Salah satu puncak upacara pernikahan Giáy adalah gambaran mempelai pria menjemput mempelai wanita di atas kuda kertas, sebuah simbol budaya yang berakar kuat dalam tradisi rakyat. Baik kuda sungguhan maupun kuda kertas, perjalanan untuk membawa mempelai wanita ke rumah suaminya selalu disambut dengan suara merdu terompet Pí Lè, dengan nyanyian berkat, dan di hadapan seluruh desa. Di beberapa tempat, keluarga mempelai pria bahkan menugaskan seorang wanita yang kuat untuk membawa mempelai wanita pulang, sebuah gambaran unik yang menunjukkan betapa besar perhatian dan rasa hormat yang diberikan gadis itu kepada mempelai wanita di hari istimewanya.

Setelah tiba di rumah mempelai pria, upacara dilanjutkan dengan ritual menyalakan dupa untuk leluhur, melepas kerudung, dan melepaskan pita merah, menandai peralihan dari seorang putri keluarga mempelai wanita menjadi seorang istri dan menantu perempuan di keluarga barunya. Pesta pernikahan berlangsung diiringi lagu-lagu perpisahan, ucapan terima kasih, dan nasihat bagi pasangan muda untuk hidup harmonis, setia, dan saling mencintai seumur hidup.

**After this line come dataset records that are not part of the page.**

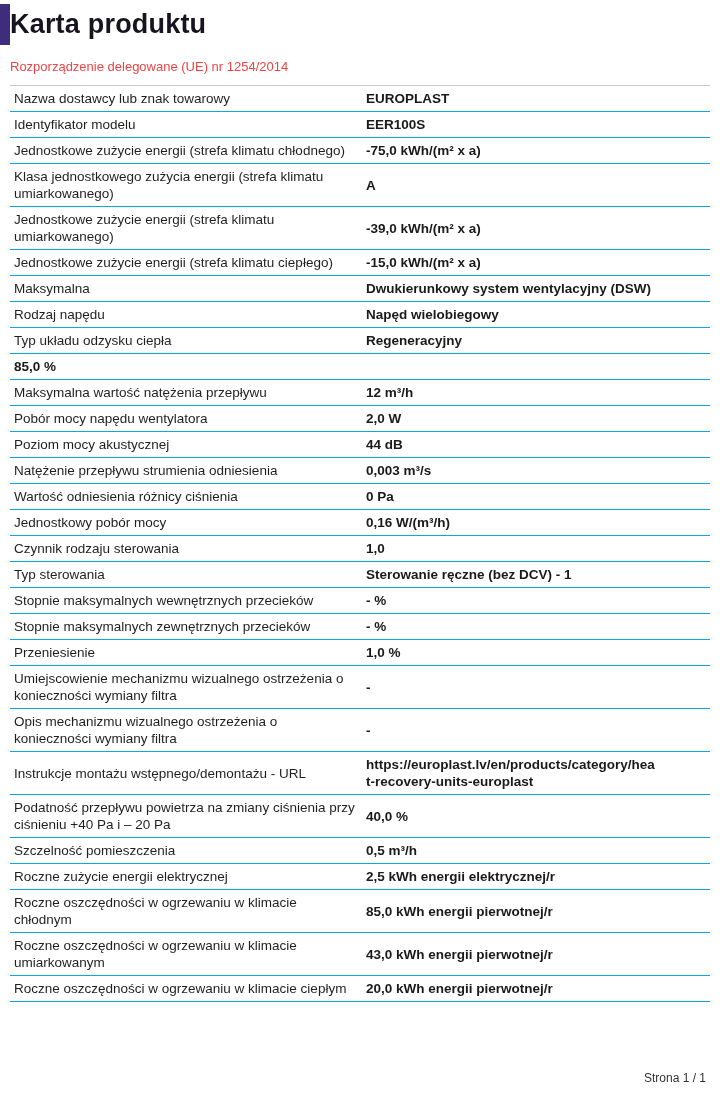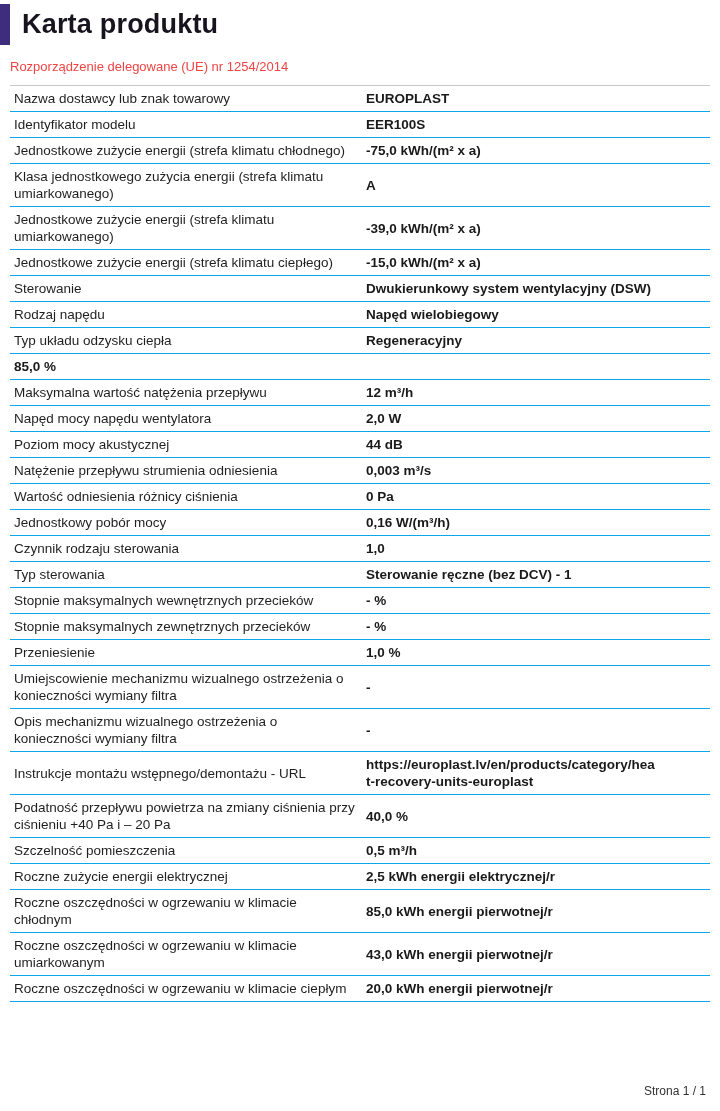--- a/index.html
+++ b/index.html
@@ -20,7 +20,7 @@
   .accent-bar { width:10px; height:41px; background:#3e2d7c; flex:0 0 10px; }
   .page-title {
     font-size:27px; font-weight:bold; color:#17141f;
-    margin-left:12px; letter-spacing:0.2px;
+    letter-spacing:0.2px;
   }
   .subtitle { margin-top:14px; font-size:13px; color:#ef4444; }
   .table { margin-top:11px; border-top:1px solid #c9c9c9; }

Setiap detail dalam upacara pernikahan Giáy mengandung makna budaya yang mendalam. Upacara ini mewujudkan prinsip-prinsip moral, berfungsi sebagai ikatan yang menghubungkan komunitas, dan mewariskan norma-norma perilaku antar generasi. Ritual-ritual seperti "upacara menjaga," "pengikatan pengantin," "pengolesan pewarna merah," dan "penyiraman air untuk memohon berkah" tidak hanya menciptakan keunikan tetapi juga berkontribusi dalam melestarikan nilai-nilai budaya kelompok etnis tersebut di era modern.

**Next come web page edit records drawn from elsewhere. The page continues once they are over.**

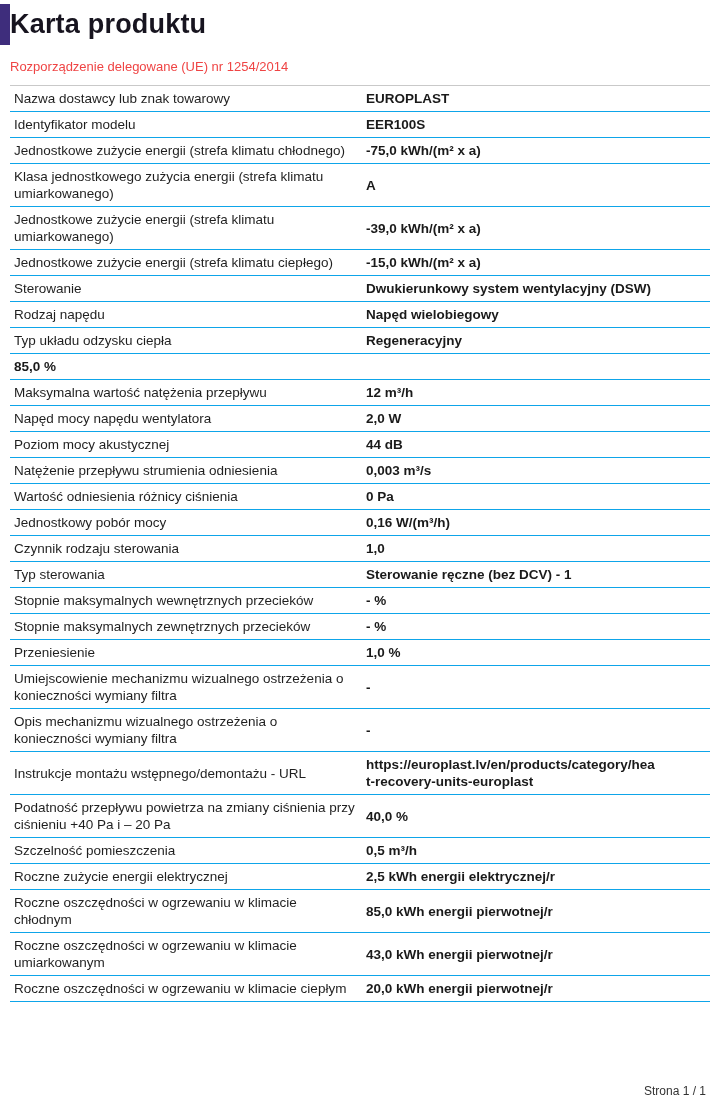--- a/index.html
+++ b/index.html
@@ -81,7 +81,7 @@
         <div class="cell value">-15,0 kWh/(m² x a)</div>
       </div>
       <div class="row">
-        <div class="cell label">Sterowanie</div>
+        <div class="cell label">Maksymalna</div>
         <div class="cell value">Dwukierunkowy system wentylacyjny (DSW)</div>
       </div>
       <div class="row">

Saat ini, meskipun banyak perubahan dalam kehidupan, upacara pernikahan masyarakat Giáy masih melestarikan banyak adat istiadat tradisional. Ini bukan hanya ungkapan kebanggaan nasional, tetapi juga penegasan bahwa budaya pernikahan, sebagai sumber budaya, terus diwariskan dan disebarkan di seluruh keberagaman 54 kelompok etnis di Vietnam.